**TEXT SHOWN**.
Begin

Wilson Pickett in Philadelphia is the eleventh studio album by singer Wilson Pickett released in 1970. After cutting many of his earlier albums in the Deep South (Memphis and Muscle Shoals), Pickett headed to Philadelphia to work with Gamble and Huff. The album features two of Pickett's most popular singles from the early 1970s - "Engine No. 9" (#14 Pop, #3 R&B) and "Don't Let the Green Grass Fool You" (#17 Pop, #2 R&B).

End

**INFORMATION PROVIDED**.
Begin

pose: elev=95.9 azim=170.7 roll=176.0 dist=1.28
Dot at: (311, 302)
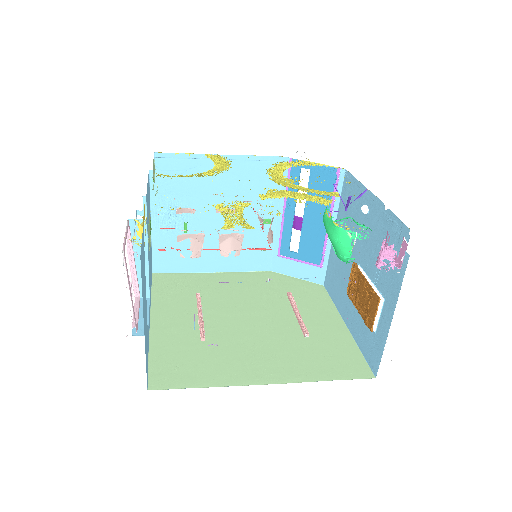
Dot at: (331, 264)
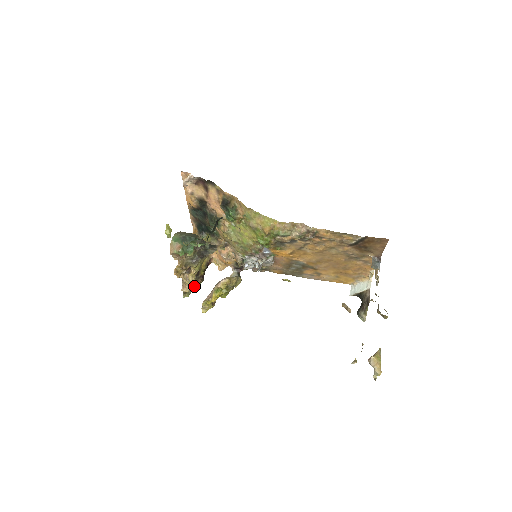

End

**GIVEN TASK A**. For each statement, say yes or no according to the text about the Wilson Pickett album, and quote the words from the text that decide it: (i) The album came out in 1970. (ii) Pickett recorded this album in Memphis. (iii) "Engine No. 9" reached #2 on the R&B chart.
**GIVEN TASK B**. According to the text about the Wilson Pickett album, whom did Pickett go to Philadelphia to work with?
**GIVEN TASK C**. List every chart position given in the text about the Wilson Pickett album, with the song each belongs to.
The data has no connection to the text about the album.

**COMPLETE ANSWER A**.
(i) Yes: "released in 1970"
(ii) No: "Pickett headed to Philadelphia to work with Gamble and Huff"
(iii) No: "(#14 Pop, #3 R&B)"

**COMPLETE ANSWER B**. Gamble and Huff.

**COMPLETE ANSWER C**.
"Engine No. 9": #14 Pop
"Engine No. 9": #3 R&B
"Don't Let the Green Grass Fool You": #17 Pop
"Don't Let the Green Grass Fool You": #2 R&B